Exercise passage:
_____
Please allow me to introduce you to Ms. Faust’s intern, Ms. D. M. Glampers, who has some exciting – Dare I say radical? – new ideas on that front. Progress!
I try to avoid references to Harrison Bergeron, lest they become overwhelming.
“Good as anyone else,” said George.
It’s so simple. Make Harvard an all-female school. Why has the obvious not even been discussed?
(To be safe, Yale too, but Yale gets a waiver until your son graduates.)
My son’s at MIT, and he’s graduating in a month anyway. Screw it. Skirts for everyone!!!
Oops, dreadful mistake to confuse Yale and MIT. Deepest apologies.
You can never be forgiven for the blood libel.
Skirts? SKIRTS!?
How cis-dextro-heteronormative of you. You…you patriarchist!
Darn it. There I go again!
Perhaps sans-culottes then? But only if Catherine Fouquier-Lhamon runs the tribunal.
Lhamon and sans-culottes in the same comment. Well. That’s a first.
“…within the most elite college that ever existed.”
_____
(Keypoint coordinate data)

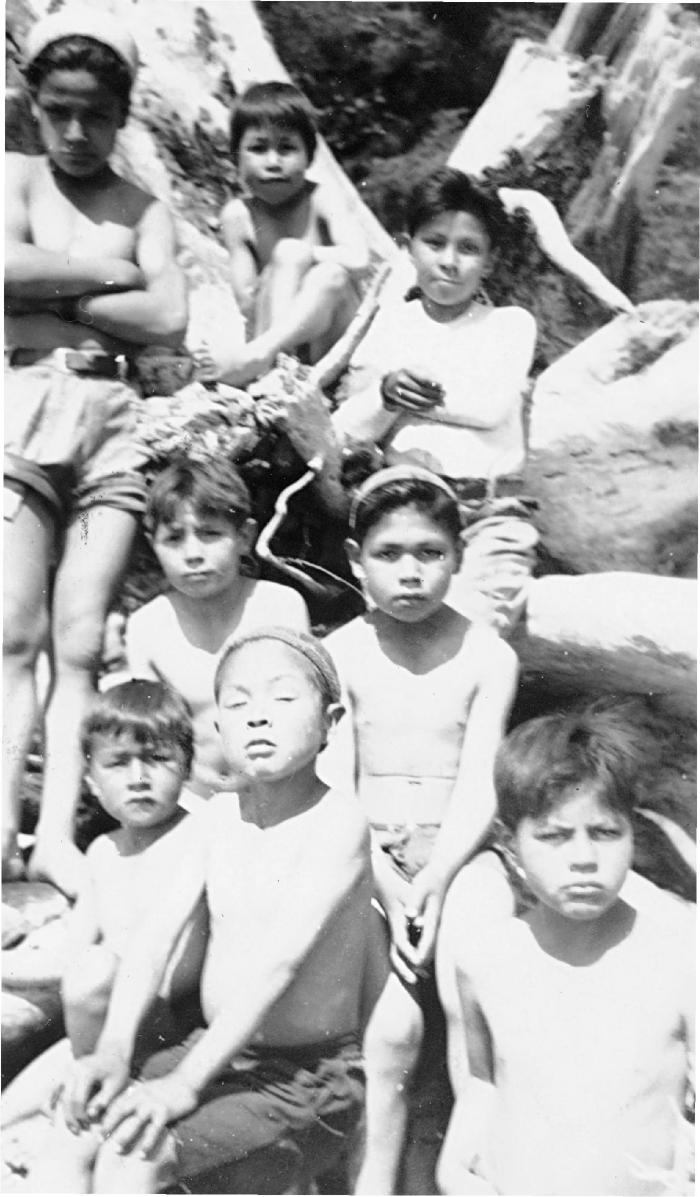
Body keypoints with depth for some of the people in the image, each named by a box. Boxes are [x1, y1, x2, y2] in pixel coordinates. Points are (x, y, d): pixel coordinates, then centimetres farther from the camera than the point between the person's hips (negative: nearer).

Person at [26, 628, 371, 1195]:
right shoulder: (217, 817, 3)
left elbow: (280, 960, -25)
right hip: (217, 1050, 6)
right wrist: (113, 1049, -16)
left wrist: (184, 1083, -27)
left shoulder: (337, 819, -18)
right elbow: (159, 931, -3)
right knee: (75, 1131, -9)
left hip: (308, 1073, -6)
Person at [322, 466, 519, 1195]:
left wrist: (434, 881, -21)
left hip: (455, 861, 1)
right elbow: (333, 788, -6)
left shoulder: (488, 657, -2)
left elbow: (479, 787, -7)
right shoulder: (338, 654, -1)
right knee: (392, 1029, -16)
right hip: (366, 864, 0)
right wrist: (385, 883, -18)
_____
What is expected:
Reproduce word for word the part of the comment thread above starting at "You can never" and ending at "That’s a first.".

Task output:
You can never be forgiven for the blood libel.
Skirts? SKIRTS!?
How cis-dextro-heteronormative of you. You…you patriarchist!
Darn it. There I go again!
Perhaps sans-culottes then? But only if Catherine Fouquier-Lhamon runs the tribunal.
Lhamon and sans-culottes in the same comment. Well. That’s a first.